Information given
BEGIN

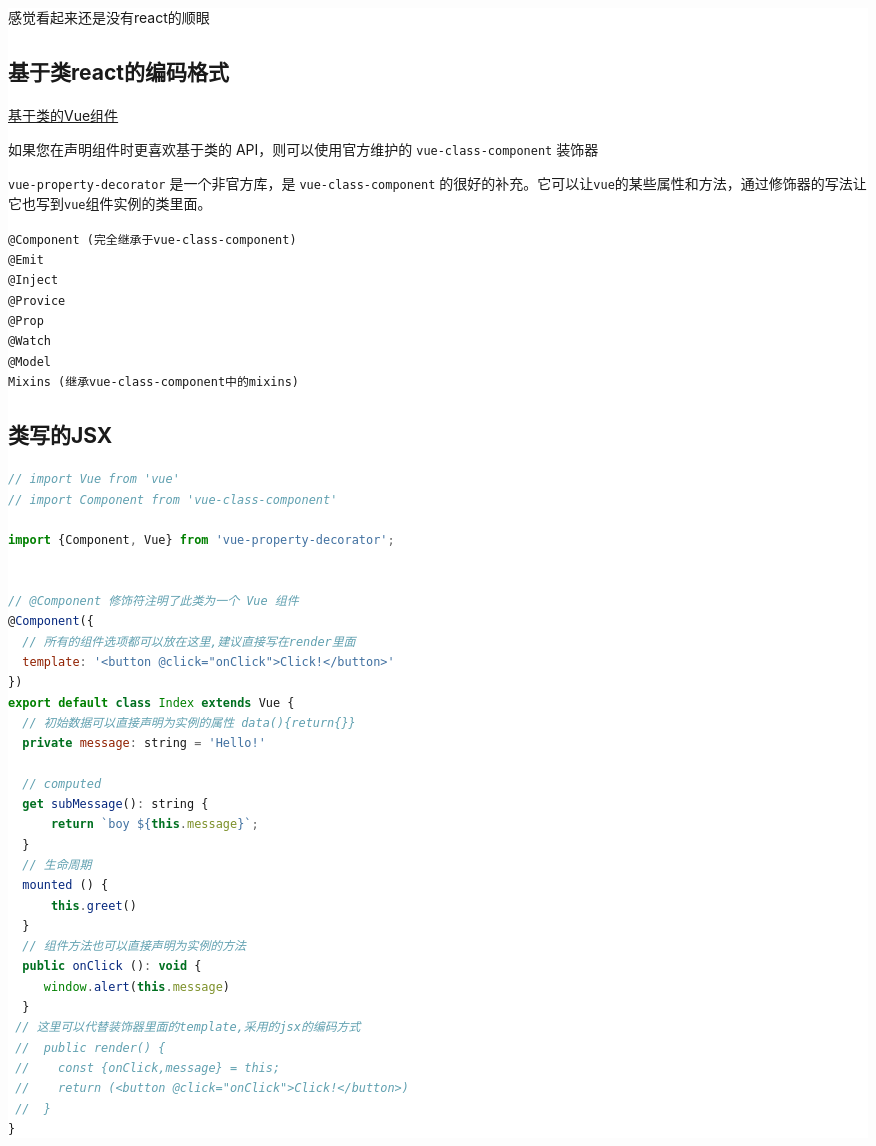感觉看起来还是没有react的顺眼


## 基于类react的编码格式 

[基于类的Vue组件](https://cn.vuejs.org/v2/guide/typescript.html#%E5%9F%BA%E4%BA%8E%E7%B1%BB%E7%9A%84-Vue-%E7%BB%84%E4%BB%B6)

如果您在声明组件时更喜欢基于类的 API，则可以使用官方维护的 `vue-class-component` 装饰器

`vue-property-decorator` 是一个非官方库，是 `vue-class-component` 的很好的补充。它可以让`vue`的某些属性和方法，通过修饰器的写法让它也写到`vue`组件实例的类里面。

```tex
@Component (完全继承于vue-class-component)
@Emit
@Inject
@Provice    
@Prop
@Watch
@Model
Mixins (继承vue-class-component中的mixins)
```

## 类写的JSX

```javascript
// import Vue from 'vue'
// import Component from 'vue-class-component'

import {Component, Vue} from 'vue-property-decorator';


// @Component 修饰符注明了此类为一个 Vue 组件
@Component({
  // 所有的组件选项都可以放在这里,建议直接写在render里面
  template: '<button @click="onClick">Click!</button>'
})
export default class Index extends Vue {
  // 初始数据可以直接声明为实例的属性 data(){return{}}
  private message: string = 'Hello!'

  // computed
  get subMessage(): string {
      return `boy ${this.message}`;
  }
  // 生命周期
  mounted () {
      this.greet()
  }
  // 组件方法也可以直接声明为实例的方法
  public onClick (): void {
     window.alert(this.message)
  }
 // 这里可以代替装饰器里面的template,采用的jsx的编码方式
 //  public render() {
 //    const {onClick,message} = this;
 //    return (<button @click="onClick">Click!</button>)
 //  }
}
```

END

Task directions
Using the entries above, return each line in which the word "from" occurs.

Written answer
// import Vue from 'vue'
// import Component from 'vue-class-component'
import {Component, Vue} from 'vue-property-decorator';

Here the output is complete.